"Vivre ensemble, c'est urgent": plusieurs milliers de personnes se sont rassemblées dimanche après-midi à Paris pour une manifestation contre l'islamophobie. Le défilé, dont le principe a fortement divisé le monde politique, vise à dénoncer les actes antimusulmans.

"Oui à la critique de la religion, non à la haine du croyant", "stop à l'islamophobie", "vivre ensemble, c'est urgent", pouvait-on lire sur des pancartes de manifestants réunis devant la Gare du Nord. Il y avait aussi de nombreux drapeaux français. "Solidarité avec les femmes voilées", ont encore scandé des participants.

Quelque 13'500 personnes ont marché dans la capitale, selon un comptage réalisé par le cabinet Occurence pour un collectif de médias, dont l'AFP. La mobilisation, initiée par plusieurs personnalités et organisations comme le Collectif contre l'islamophobie en France.

"On entend tout et n'importe quoi"

L'appel à manifester a été lancé le 1er novembre dans le quotidien "Libération", quatre jours après l'attaque d'une mosquée à Bayonne et sur fond de débat ravivé sur le port du voile et la laïcité. Revendiquée par un ancien militant d'extrême droite de 84 ans, l'attaque avait fait deux blessés graves.

Le message initial était de dire "STOP à l'islamophobie", à la "stigmatisation grandissante" des musulmans, victimes de "discriminations" et d'"agressions". "J'en ai marre que dans la rue on me dise 'Rentre dans ton pays'. Je suis française !", raconte Amina, informaticienne de 26 ans.

"On entend tout et n'importe quoi sur l'islam et sur les femmes voilées aujourd'hui. On essaie de stigmatiser les musulmans, de les mettre à l'écart de la société", renchérit Asmae Eumosid, une femme voilée de 29 ans venue d'Epinay-sur-Seine.

A Toulouse, Mouss Amokrane, chanteur du groupe Zebda, s'est joint à la mobilisation d'environ 200 personnes. "C'est flagrant, la multiplication, l'explosion des actes antimusulmans", regrette-t-il. A Marseille, un autre rassemblement a eu lieu avec quelques centaines de personnes - familles musulmanes, mais aussi syndicalistes et militants de gauche. La foule a scandé "nous sommes tous des enfants de la République".

Classe politique déchirée

Depuis l'appel à manifester, la classe politique se déchire au sujet de ce rassemblement dans un pays qui oscille entre les dénonciations de la "stigmatisation", dont seraient victimes les musulmans, et la contestation de la "radicalisation".

La notion-même d'"islamophobie", ainsi que l'identité de certains signataires de l'appel - comme le Collectif contre l'islamophobie (CCIF) accusé de liens avec les Frères musulmans -, ont conduit une partie de la gauche à ne pas s'y associer, notamment au Parti socialiste, ou à relativiser leur soutien initial, comme l'eurodéputé écologiste Yannick Jadot.
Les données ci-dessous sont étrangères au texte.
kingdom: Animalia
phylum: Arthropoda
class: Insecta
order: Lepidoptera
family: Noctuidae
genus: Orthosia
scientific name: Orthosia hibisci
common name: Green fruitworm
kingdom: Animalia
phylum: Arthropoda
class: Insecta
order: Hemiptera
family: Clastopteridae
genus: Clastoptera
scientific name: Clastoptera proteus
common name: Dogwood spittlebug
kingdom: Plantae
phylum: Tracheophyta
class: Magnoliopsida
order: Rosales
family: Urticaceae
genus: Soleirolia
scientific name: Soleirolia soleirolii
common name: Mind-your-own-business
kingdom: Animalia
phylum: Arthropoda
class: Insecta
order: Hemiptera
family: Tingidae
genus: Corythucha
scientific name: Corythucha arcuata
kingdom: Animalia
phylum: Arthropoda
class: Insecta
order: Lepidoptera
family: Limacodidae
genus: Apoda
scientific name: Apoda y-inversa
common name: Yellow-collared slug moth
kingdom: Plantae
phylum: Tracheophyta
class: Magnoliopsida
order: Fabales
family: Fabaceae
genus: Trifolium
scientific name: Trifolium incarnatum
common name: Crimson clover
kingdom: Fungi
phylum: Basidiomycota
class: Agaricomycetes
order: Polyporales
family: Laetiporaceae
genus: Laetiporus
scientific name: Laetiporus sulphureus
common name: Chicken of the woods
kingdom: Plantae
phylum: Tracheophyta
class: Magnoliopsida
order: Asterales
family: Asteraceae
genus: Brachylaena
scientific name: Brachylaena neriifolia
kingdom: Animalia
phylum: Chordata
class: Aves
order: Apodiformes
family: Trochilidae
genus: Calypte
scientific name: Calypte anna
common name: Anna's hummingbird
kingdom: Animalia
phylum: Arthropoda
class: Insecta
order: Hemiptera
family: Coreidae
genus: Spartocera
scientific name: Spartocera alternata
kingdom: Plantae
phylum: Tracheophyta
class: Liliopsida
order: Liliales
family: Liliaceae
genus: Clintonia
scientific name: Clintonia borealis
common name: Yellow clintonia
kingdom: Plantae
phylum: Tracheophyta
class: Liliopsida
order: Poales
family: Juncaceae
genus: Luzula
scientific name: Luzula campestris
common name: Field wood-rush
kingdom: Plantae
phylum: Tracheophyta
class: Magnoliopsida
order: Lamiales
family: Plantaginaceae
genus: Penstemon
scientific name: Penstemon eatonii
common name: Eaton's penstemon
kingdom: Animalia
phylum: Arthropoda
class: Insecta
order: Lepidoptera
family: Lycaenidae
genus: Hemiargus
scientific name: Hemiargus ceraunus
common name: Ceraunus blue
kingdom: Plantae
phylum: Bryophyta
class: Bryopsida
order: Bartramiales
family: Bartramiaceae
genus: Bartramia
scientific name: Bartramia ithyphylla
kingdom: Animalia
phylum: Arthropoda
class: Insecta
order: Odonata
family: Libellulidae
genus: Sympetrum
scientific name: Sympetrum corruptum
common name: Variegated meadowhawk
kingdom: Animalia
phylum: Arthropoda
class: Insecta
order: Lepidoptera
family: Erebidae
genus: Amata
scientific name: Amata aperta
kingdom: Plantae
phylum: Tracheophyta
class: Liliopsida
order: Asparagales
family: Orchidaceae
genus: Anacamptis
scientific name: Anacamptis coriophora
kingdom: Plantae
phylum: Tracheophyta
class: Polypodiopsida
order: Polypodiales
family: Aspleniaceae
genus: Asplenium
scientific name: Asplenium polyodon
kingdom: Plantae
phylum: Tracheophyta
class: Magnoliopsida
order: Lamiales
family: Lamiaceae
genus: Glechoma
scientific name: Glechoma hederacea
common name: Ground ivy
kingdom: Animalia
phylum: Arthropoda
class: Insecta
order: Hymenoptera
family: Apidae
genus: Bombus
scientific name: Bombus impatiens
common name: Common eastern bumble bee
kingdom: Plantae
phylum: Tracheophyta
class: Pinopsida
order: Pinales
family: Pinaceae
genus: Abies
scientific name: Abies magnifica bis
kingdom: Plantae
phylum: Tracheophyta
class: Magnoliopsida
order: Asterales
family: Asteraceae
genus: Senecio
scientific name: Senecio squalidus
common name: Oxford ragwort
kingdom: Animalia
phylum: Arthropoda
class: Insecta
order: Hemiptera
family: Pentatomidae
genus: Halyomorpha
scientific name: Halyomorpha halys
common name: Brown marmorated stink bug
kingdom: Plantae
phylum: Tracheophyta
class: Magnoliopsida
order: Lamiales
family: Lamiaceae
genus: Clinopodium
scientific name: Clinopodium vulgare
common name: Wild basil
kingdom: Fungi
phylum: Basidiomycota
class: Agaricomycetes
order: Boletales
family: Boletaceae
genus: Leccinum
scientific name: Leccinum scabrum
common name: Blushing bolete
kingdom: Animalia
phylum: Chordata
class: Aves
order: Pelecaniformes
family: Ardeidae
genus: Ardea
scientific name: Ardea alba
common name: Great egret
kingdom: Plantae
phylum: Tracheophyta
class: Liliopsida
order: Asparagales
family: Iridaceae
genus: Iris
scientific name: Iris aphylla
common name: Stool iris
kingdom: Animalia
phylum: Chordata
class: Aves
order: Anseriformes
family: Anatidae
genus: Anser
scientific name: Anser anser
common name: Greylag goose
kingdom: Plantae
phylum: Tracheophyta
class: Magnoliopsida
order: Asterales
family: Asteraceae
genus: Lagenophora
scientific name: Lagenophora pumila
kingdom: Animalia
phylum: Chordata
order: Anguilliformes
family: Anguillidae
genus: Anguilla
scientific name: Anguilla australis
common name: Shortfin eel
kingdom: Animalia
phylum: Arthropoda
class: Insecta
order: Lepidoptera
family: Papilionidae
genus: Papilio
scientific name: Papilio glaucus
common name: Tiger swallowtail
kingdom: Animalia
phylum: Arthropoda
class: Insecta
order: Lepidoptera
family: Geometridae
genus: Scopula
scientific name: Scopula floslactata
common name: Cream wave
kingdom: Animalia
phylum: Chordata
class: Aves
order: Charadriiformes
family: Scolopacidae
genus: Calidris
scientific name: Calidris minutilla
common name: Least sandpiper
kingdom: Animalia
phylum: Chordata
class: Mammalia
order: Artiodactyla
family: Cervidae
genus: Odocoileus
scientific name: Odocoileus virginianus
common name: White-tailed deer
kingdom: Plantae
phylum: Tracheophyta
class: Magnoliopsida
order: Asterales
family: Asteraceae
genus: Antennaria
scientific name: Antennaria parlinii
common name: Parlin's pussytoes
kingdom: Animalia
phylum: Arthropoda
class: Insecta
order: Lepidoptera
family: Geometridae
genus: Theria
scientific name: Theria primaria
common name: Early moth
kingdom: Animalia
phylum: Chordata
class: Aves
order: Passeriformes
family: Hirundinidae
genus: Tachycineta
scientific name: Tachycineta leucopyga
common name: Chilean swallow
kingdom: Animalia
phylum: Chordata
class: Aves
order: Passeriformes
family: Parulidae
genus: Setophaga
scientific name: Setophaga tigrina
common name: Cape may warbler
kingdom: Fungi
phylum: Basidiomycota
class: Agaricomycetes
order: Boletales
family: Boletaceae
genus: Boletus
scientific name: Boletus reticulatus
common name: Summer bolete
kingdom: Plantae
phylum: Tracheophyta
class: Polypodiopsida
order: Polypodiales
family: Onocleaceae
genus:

Plusieurs élus du parti de gauche radicale La France insoumise étaient en revanche présents. Son chef de file Jean-Luc Mélenchon a appelé avant le départ de la marche à ne pas "confondre quelques personnes avec la valeur de la cause qui est servie".

"Fins politiques"

Pour la présidente du parti d'extrême droite Rassemblement national Marine Le Pen, "tous ceux qui vont se rendre à cette manifestation seront main dans la main avec les islamistes, c'est-à-dire ceux qui développent dans notre pays une idéologie totalitaire qui vise à combattre les lois de la République française".

La députée Aurore Bergé, porte-parole du parti macroniste La République en Marche, s'est aussi élevée dimanche contre "une marche qui attaque l'Etat et qui utilise un terme (islamophobie) dont on sait bien qu'il est utilisé à des fins politiques". En revanche, "si demain il y avait une grande marche pour lutter contre le racisme sous toutes ces formes, nous serions les premiers à être présents".

La France est le pays d'Europe occidentale qui compte la plus importante communauté musulmane (7,5% de la population).